I guess you put the OptimizationRemark here because you want to know the exact reason of why the candidate with inline instance in profile is not inlined (here the reason is not hot enough), then some more information should be emitted to explain it.

If you don't care the exact reason, then it is better to generate the optimization remark in the loop iterating localNotInlinedCallSites. localNotInlinedCallSites contains all the candidates with inline instance in profile but not being inlined for whatever reason including the reason of "not hot enough".

llvm/test/Transforms/SampleProfile/inline-stats.ll
3

Test new pass manager as well.

30

rename the vars with just a number.

wenlei marked 4 inline comments as done.Nov 25 2019, 3:14 PM

I would imagine among all the functions with inline instance in profile, only those small and warm/cold functions which are not inlined in early inliner will be inlined in regular inliner.

Yes, small functions are the majority. But there're still others.

For small and cold functions, I think it doesn't matter whether they are inlined early or late.

It matters for post-inline profile quality. If it's inlined early by replay inliner of sample loader, the context sensitive profile will be kept. However, if replay inliner rejects them, and later they got inlined by CGSCC inliner, we will have to do count scaling for inlinee so it's not as accurate as if we inline early and preserve context-sensitive profile. This doesn't matter much for the result of inline decision, but it matters for post-inline profile quality which can affect block layout later.

llvm/lib/Transforms/IPO/SampleProfile.cpp
906–907

DEBUG_TYPE is "sample-profile" and I feel it's too broad for practical uses as it covers sample usages, weight propagation, and inlining. I wanted to have something that only gives me inlining remarks, thus using "sample-profile-inline" instead here.

Good point about "NeverInline", will change.

1010–1021

Yes, I care about the reasons. I will change the message to make the reason explicit in the output remarks.

wenlei updated this revision to Diff 232708.Dec 7 2019, 9:12 AM

Restructured remarks sample profile loader inlining:

  1. Split into InlineAttempt, InlineSuccess and InlineFail for remark names.
  2. Use OptimizationRemark only for InlineSuccess and OptimizationRemarkAnalysis for the rest.
wenlei updated this revision to Diff 232709.Dec 7 2019, 9:23 AM

update test case

wmi accepted this revision.Dec 11 2019, 4:04 PM
wmi added inline comments.
llvm/lib/Transforms/IPO/SampleProfile.cpp
906–907

Then maybe define a macro for it like #define CSINLINE DEBUG_TYPE "-inline".
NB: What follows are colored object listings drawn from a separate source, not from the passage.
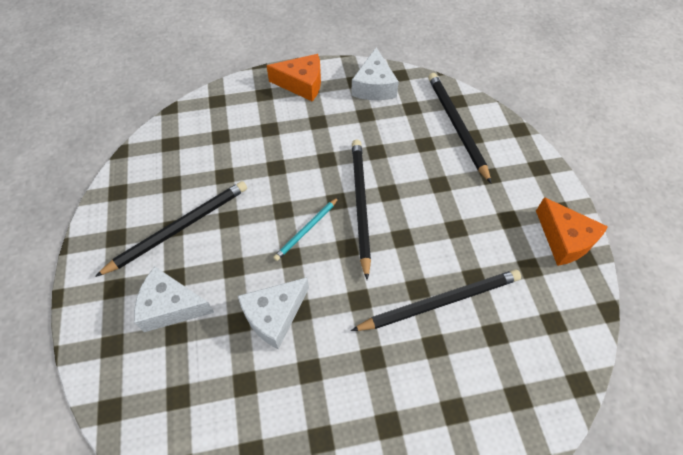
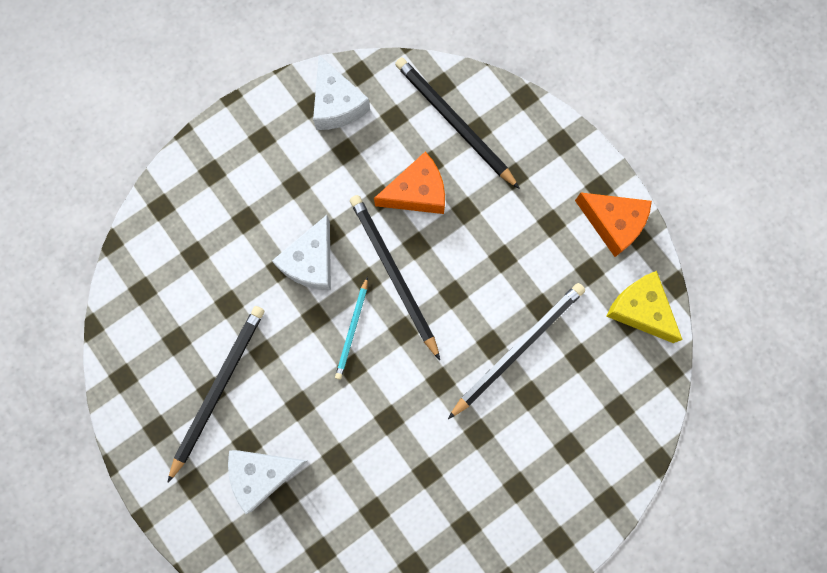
camera: 25 degrees left, 20 degrees up
white cheese [238,277,309,350] -> white cheese moved to [272,215,331,290]
orange cheese [266,54,321,102] -> orange cheese moved to [374,151,445,214]
none -> yellow cheese [606,271,683,343]

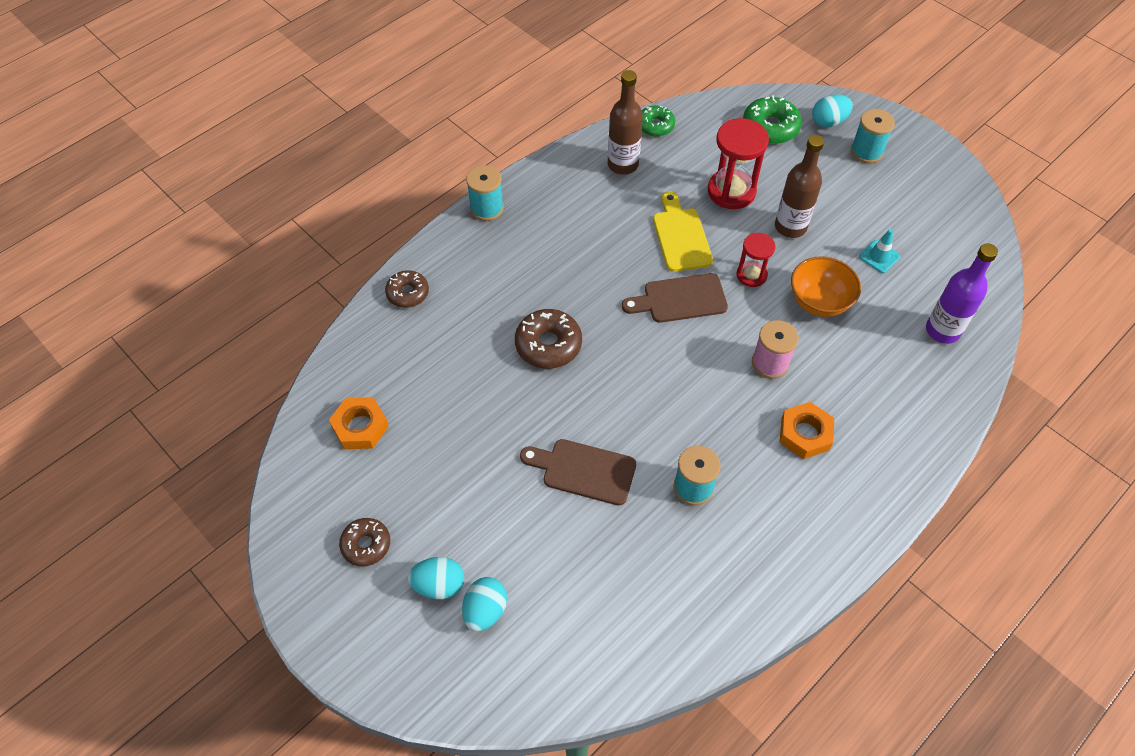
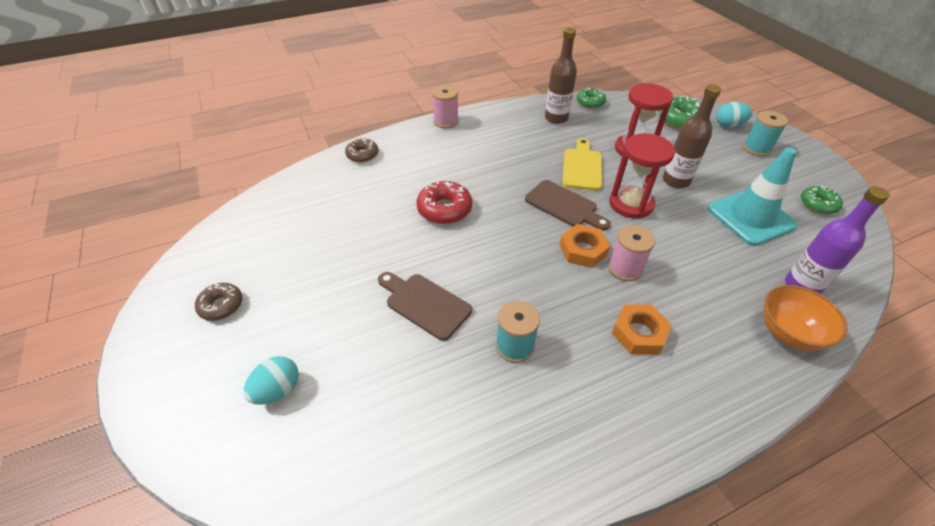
camera: 20 degrees right, 10 degrees down
orange nut [329,397,389,449] -> orange nut moved to [560,224,610,268]
turquoise egg [408,557,464,599] -> none
turquoise spool [466,165,504,221] -> pink spool [432,85,459,129]
brown donut [515,309,582,369] -> red donut [416,181,472,224]
brown cutting board [622,273,728,323] -> brown cutting board turned 150 degrees counterclockwise [525,180,611,230]
red hourglass [737,233,775,287] -> red hourglass [609,133,675,219], size x1.67
orange bowl [791,256,861,317] -> orange bowl moved to [763,285,847,351]
turquoise traffic cone [859,229,900,273] -> turquoise traffic cone [708,148,797,246], size x2.26
none -> green donut [801,186,843,214]

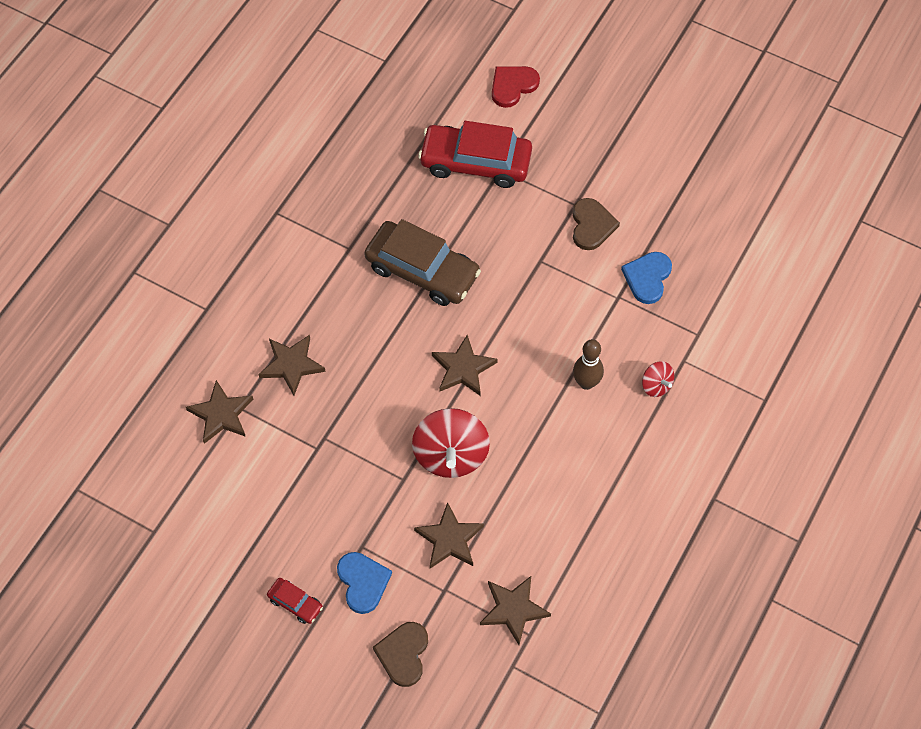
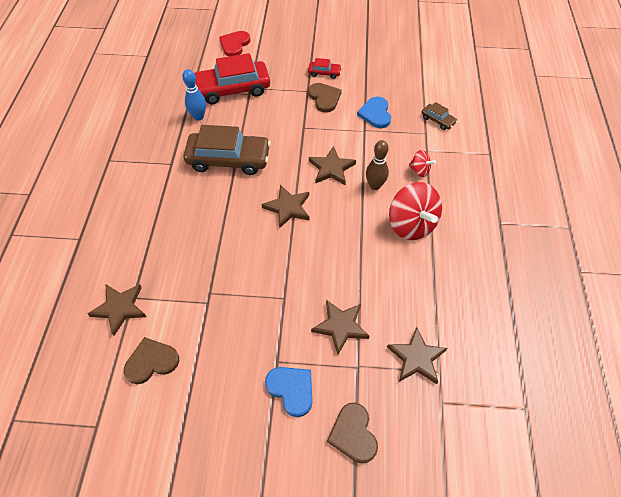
camera: 25 degrees left, 5 degrees down
brown star [258,335,326,396] -> brown star moved to [309,146,356,185]
red car [267,578,323,624] -> red car moved to [308,58,342,79]
red spinning top [412,408,490,478] -> red spinning top moved to [389,182,442,240]
none -> brown heart [124,337,179,384]
none -> blue bowling pin [182,69,206,121]
none -> brown car [422,102,457,130]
This revision is now accepted and ready to land.Dec 11 2019, 4:04 PM
wenlei updated this revision to Diff 233496.Dec 11 2019, 9:35 PM

address feedback

wenlei marked an inline comment as done.Dec 11 2019, 9:36 PM
wenlei added inline comments.
llvm/lib/Transforms/IPO/SampleProfile.cpp
906–907

thanks, macro added.

This revision was automatically updated to reflect the committed changes.